Your task:
Working through the lines below, return each one that holds "того".

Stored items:
____

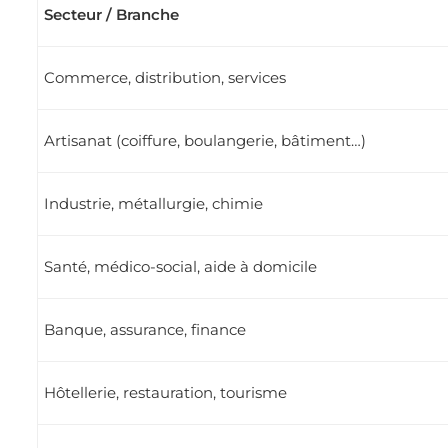
Secteur / Branche
Commerce, distribution, services
Artisanat (coiffure, boulangerie, bâtiment…)
Industrie, métallurgie, chimie
Santé, médico-social, aide à domicile
Banque, assurance, finance
Hôtellerie, restauration, tourisme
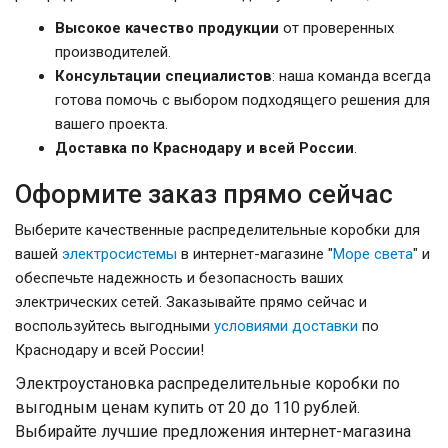
Высокое качество продукции
от проверенных
производителей.
Консультации специалистов
: наша команда всегда
готова помочь с выбором подходящего решения для
вашего проекта.
Доставка по Краснодару и всей России
.
Оформите заказ прямо сейчас
Выберите качественные распределительные коробки для
вашей
электросистемы
в интернет-магазине "
Море света
" и
обеспечьте надежность и безопасность ваших
электрических сетей. Заказывайте прямо сейчас и
воспользуйтесь выгодными
условиями доставки
по
Краснодару и всей России!
Электроустановка распределительные коробки по
выгодным ценам купить от 20 до 110 рублей.
Выбирайте лучшие предложения интернет-магазина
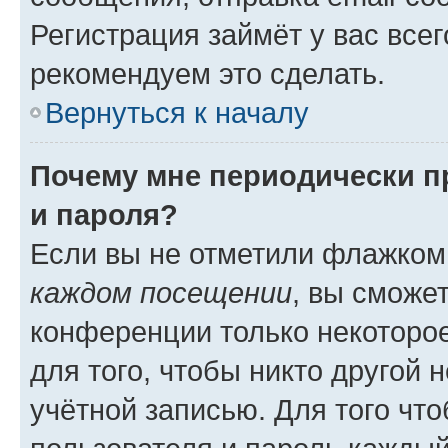
Регистрация займёт у вас всег
рекомендуем это сделать.
Вернуться к началу
Почему мне периодически п
и пароля?
Если вы не отметили флажком
каждом посещении
, вы сможе
конференции только некоторое
для того, чтобы никто другой 
учётной записью. Для того чт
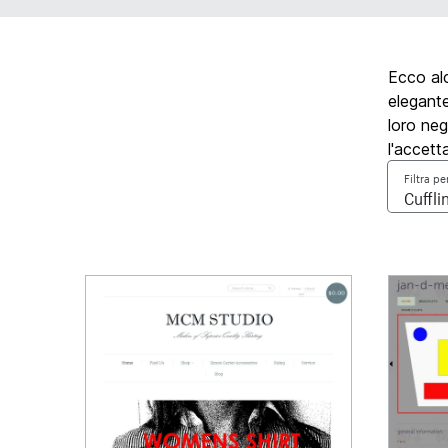
Ecco alc
elegante
loro neg
l'accett
Filtra pe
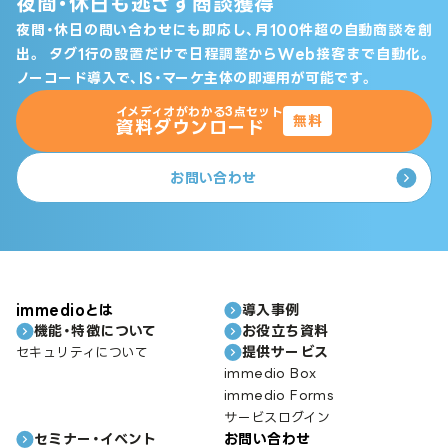
夜間・休日も逃さず商談獲得
夜間・休日の問い合わせにも即応し、月100件超の自動商談を創
出。
タグ1行の設置だけで日程調整からWeb接客まで自動化。
ノーコード導入で、IS・マーケ主体の即運用が可能です。
イメディオがわかる3点セット
無料
資料ダウンロード
お問い合わせ
immedioとは
導入事例
機能・特徴について
お役立ち資料
提供サービス
セキュリティについて
immedio Box
immedio Forms
サービスログイン
セミナー・イベント
お問い合わせ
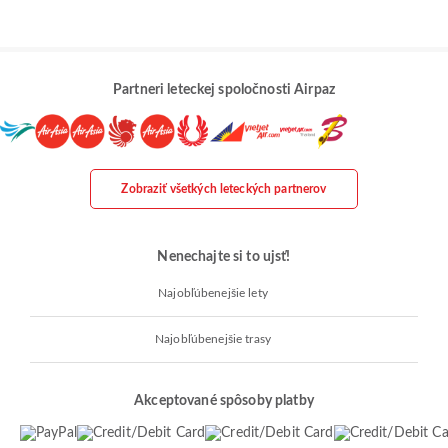
Partneri leteckej spoločnosti Airpaz
Zobraziť všetkých leteckých partnerov
Nenechajte si to ujsť!
Najobľúbenejšie lety
Najobľúbenejšie trasy
Akceptované spôsoby platby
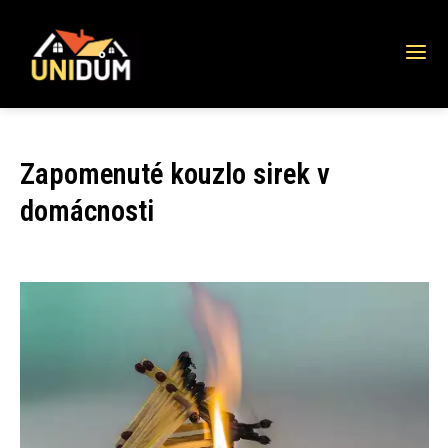
Zapomenuté kouzlo sirek v
domácnosti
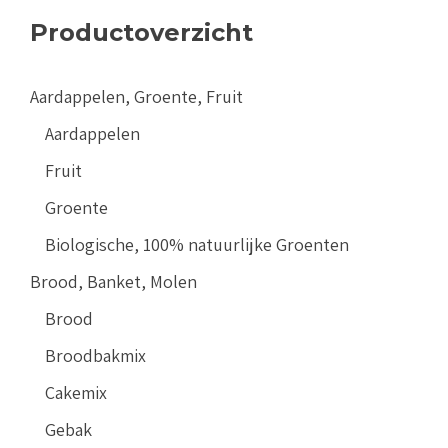
Productoverzicht
Aardappelen, Groente, Fruit
Aardappelen
Fruit
Groente
Biologische, 100% natuurlijke Groenten
Brood, Banket, Molen
Brood
Broodbakmix
Cakemix
Gebak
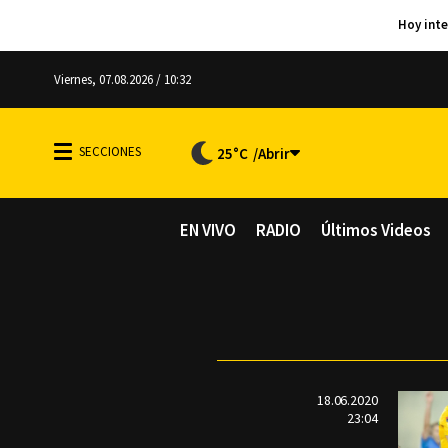
Viernes, 07.08.2026 / 10:32
25°C
EN VIVO
RADIO
Últimos Videos
18.06.2020
23:04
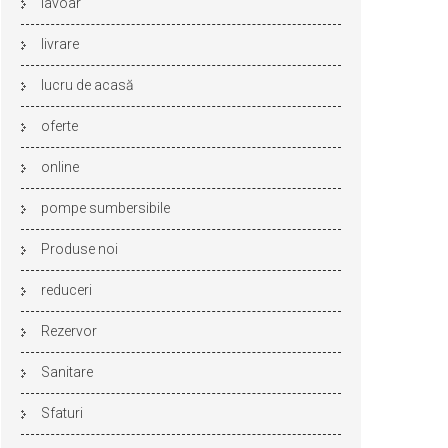
lavoar
livrare
lucru de acasă
oferte
online
pompe sumbersibile
Produse noi
reduceri
Rezervor
Sanitare
Sfaturi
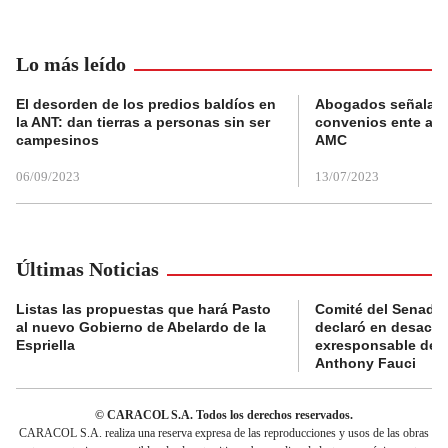
Lo más leído
El desorden de los predios baldíos en
Abogados señalan 
la ANT: dan tierras a personas sin ser
convenios ente alc
campesinos
AMC
06/09/2023
13/07/2023
Últimas Noticias
Listas las propuestas que hará Pasto
Comité del Senado 
al nuevo Gobierno de Abelardo de la
declaró en desacat
Espriella
exresponsable de l
Anthony Fauci
© CARACOL S.A. Todos los derechos reservados.
CARACOL S.A. realiza una reserva expresa de las reproducciones y usos de las obras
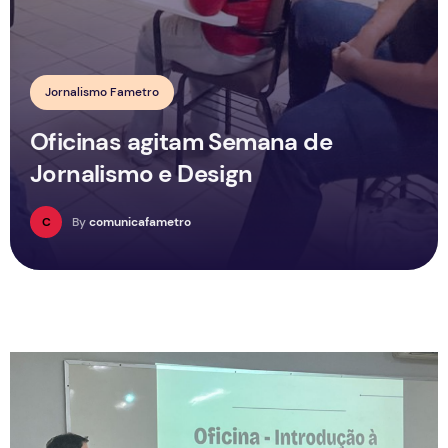
Jornalismo Fametro
Oficinas agitam Semana de
Jornalismo e Design
C
By
comunicafametro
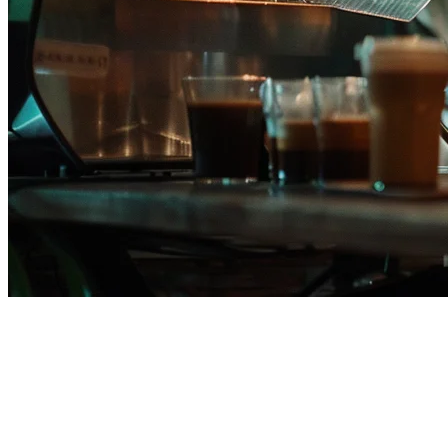
フィリピンで最高のフィリピン
料理店のPOSシステム
フィリピンでフィリピン料理店を運営することは、
adobo
や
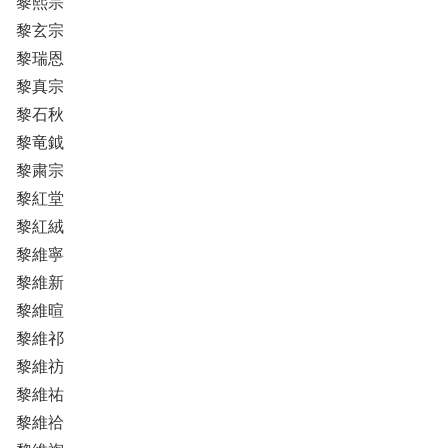
黎熙宗
黎玄宗
黎瑞恩
黎真宗
黎石秋
黎竜鉞
黎粛宗
黎紅堂
黎紅絨
黎維寧
黎維新
黎維暄
黎維祁
黎維祊
黎維祐
黎維祫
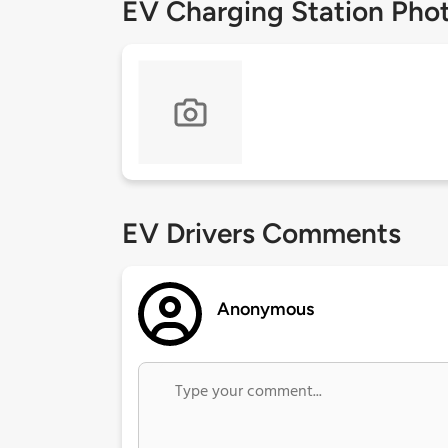
EV Charging Station Pho
EV Drivers Comments
Anonymous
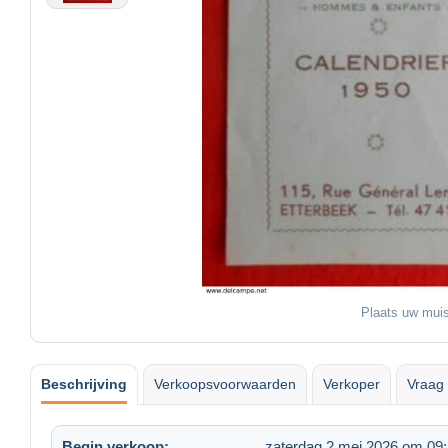
Plaats uw muis
Beschrijving
Verkoopsvoorwaarden
Verkoper
Vraag 
Begin verkoop:
zaterdag 2 mei 2026 om 09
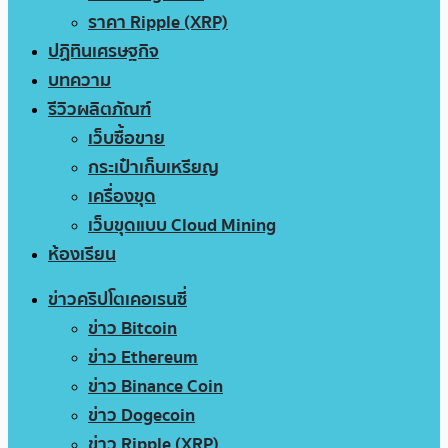
ราคา Ripple (XRP)
ปฏิทินเศรษฐกิจ
บทความ
รีวิวผลิตภัณฑ์
เว็บซื้อขาย
กระเป๋าเก็บเหรียญ
เครื่องขุด
เว็บขุดแบบ Cloud Mining
ห้องเรียน
ข่าวคริปโตเคอเรนซี่
ข่าว Bitcoin
ข่าว Ethereum
ข่าว Binance Coin
ข่าว Dogecoin
ข่าว Ripple (XRP)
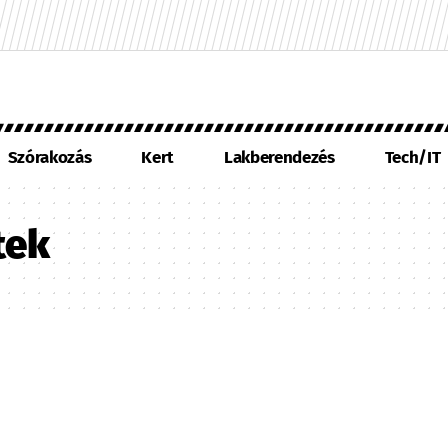
Szórakozás
Kert
Lakberendezés
Tech/IT
tek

____

Written solution:
для того, чтобы никто другой 
учётной записью. Для того чт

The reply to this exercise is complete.